Naturally, the keyboard is the Asus Transformer Pad TF103's most visible selling point, the addition that seems to blur the lines between tablet and netbook. In fact, it goes a step beyond that.
The keyboard is spacious with plenty of travel on the chiclet style keys, which makes proper typing a possibility, something many netbooks appear to promise but fail to deliver.
The TF103 is primarily a tablet, and the familiarity and functionality of Android 4.4 is at the fore. From the simple, sharp fonts and icons to the smooth movement from page to page and subtle highlighting of icons that make Android a slick and intuitive user experience.
The TF103's touchscreen complements this experience, responding easily to swipes, taps and pinches and never leaving you dabbing repetitively at an icon.
It's precise as well, with the onscreen keyboard and games benefiting from the panel's responsiveness and accuracy.
The Asus Transformer Pad TF103 performs well both outdoors and in. Although not primarily intended as a tablet app, I used Strava as a way of testing the TF103's GPS and was pleased with the results.
It took just a few seconds to identify its location, and then kept an unfailing track of the TF103's movements. The screen itself can be slightly reflective in bright light, but never disappears into the murk even when placed in direct sunlight.
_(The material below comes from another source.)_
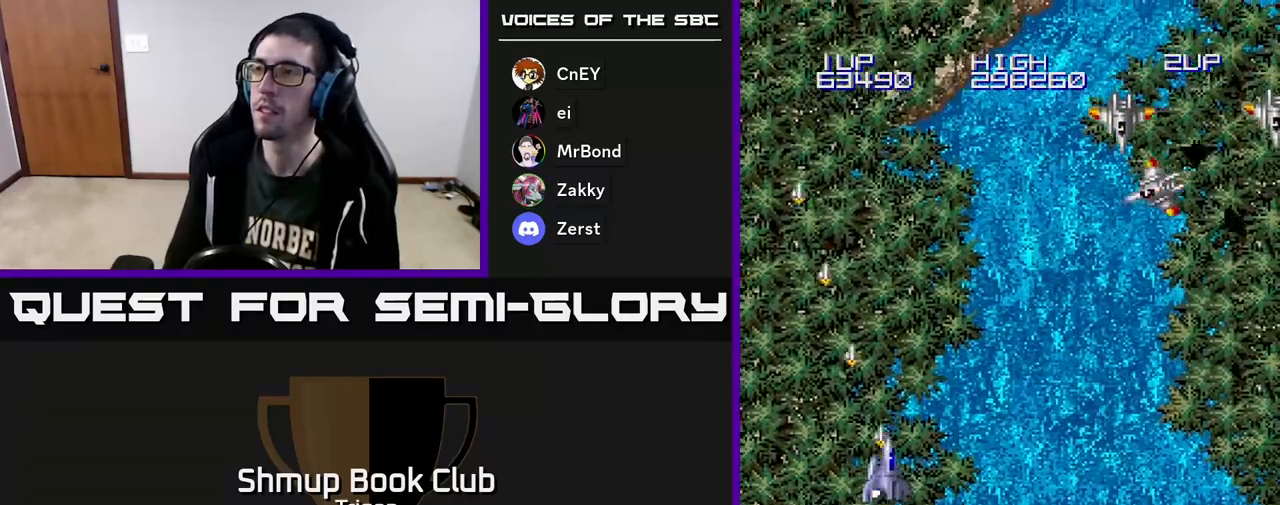
{"buttons": ["A", "DPAD_RIGHT"], "right_stick": "center", "events": []}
Streaming movies over Netflix was another area in which the TF103 impressed, playing smoothly, with sharp pictures and bright, vivid colours.
The lack of a full 1080p screen is a shame, but the 1280 x 800 panel does a perfectly good job. While it will never be as sharp as a FullHD screen, it's bright and clear enough to enjoy streamed movies on.
Unexpectedly, the rear facing speakers overcame their positioning to produce lively sound with sharp, clearly defined tones. Playback of downloaded movies from Google's Play Store was equally easy and impressive.
On Geekbench 3 the Transformer Pad 103 scored 661 for single-core and 2038 for multi-core, some way off the models in the pricier section of the market that Transformer Pads used to reside in, but in use I saw little discernible shortfall.
The TF103 does have Android's slightly annoying habit of seeming to forget what it's doing mid-task, something reasonably common across Android phones and tablets.
Pages loading in a browser or files downloading from an email, or even from the Play store itself, will occasionally pause in mid-flow, refusing to make any progress until you restart the process.
The sensitivity of the screen, so useful in some circumstances, can occasionally provide the odd slip up, as it's extremely easy to switch between browser tabs by mistake.